November 26, 2012

Newspaper advertising revenues were down 5.1 percent in the third quarter, compared to the same period in 2011, the Newspaper Association of America reported over the holiday.

Alan Mutter summarizes the trends with this chart.

The results were marginally better than those for the first two quarters of 2012, but the industry has posted advertising losses for 25 consecutive quarters, dating back to 2006.

Digital advertising grew 3.6 percent in the quarter. However that gain failed to cover print losses by a ratio of about 10 to 1. National print advertising was especially soft, falling 10.5 percent year-to-year.

According to company reports in the last month, circulation revenues, buoyed by digital subscriptions and price increases, are holding even or increasing. And some companies are generating growing revenue from other activities like contract printing and social media marketing services. Those categories of revenue are not measured quarterly by NAA.

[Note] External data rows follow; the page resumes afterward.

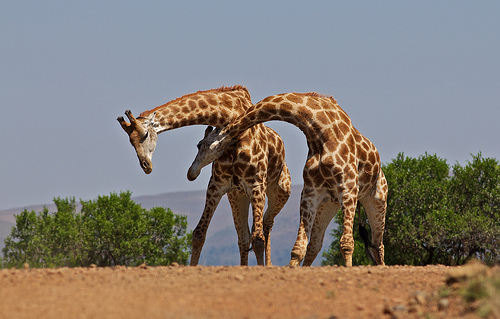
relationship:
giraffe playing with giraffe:
[185, 89, 390, 274] [117, 86, 289, 265]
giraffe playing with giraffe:
[183, 92, 407, 264] [117, 86, 289, 265]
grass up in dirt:
[446, 274, 491, 306] [30, 272, 494, 315]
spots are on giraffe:
[326, 142, 357, 173] [185, 89, 390, 274]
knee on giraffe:
[247, 220, 268, 253] [117, 86, 289, 265]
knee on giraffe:
[340, 232, 359, 256] [185, 89, 390, 274]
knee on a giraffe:
[186, 226, 207, 246] [117, 86, 289, 265]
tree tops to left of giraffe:
[4, 190, 191, 266] [188, 79, 404, 264]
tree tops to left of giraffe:
[4, 190, 191, 266] [117, 86, 289, 265]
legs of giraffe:
[292, 201, 392, 266] [185, 89, 390, 274]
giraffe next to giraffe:
[117, 86, 289, 265] [185, 89, 390, 274]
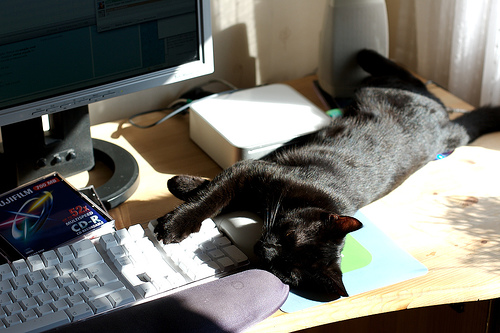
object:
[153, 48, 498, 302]
cat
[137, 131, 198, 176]
table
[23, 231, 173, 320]
keyboard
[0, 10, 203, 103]
monitor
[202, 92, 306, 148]
router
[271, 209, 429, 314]
mouse pad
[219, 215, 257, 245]
mouse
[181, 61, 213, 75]
sunlight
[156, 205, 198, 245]
paw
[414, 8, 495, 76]
curtain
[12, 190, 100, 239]
case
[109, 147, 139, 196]
base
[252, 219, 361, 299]
head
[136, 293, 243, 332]
wrist pad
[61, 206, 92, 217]
print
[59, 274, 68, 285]
key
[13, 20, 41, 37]
screen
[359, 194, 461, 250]
sunlight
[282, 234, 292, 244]
eye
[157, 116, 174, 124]
cord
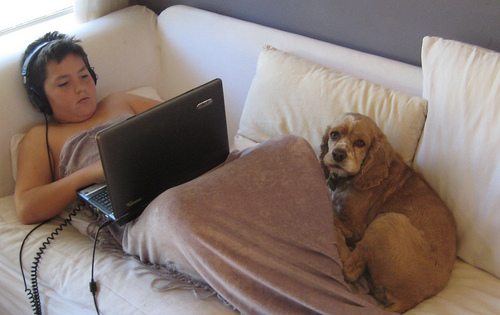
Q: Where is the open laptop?
A: On the boy's lap.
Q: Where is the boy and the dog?
A: On a white sofa.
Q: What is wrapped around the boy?
A: A dusty pink blanket.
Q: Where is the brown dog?
A: At the boy's feet.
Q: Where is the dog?
A: Curled up next to the boy.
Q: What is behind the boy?
A: A window.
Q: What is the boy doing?
A: Writing on the keyboard.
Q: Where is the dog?
A: On the couch.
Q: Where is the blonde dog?
A: On the couch.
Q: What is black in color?
A: Laptop.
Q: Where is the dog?
A: On the person.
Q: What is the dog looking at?
A: The camera.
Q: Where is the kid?
A: On the couch.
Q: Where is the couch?
A: Under the kid.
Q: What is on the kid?
A: Blanket.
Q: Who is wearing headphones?
A: The boy.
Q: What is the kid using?
A: Laptop.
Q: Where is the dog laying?
A: On the boy.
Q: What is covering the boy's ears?
A: Headphones.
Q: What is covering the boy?
A: A blanket.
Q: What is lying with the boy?
A: A dog.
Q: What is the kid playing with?
A: A laptop.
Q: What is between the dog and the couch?
A: Pillows.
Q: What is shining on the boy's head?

Support high-integrity, independent journalism that serves democracy. Make a gift to Poynter today. The Poynter Institute is a nonpartisan, nonprofit organization, and your gift helps us make good journalism better.
Donate
Rick Edmonds is media business analyst for the Poynter Institute where he has done research and writing for the last fifteen years. His commentary on…
Rick Edmonds

More News

Back to News

Comments

Comments are closed.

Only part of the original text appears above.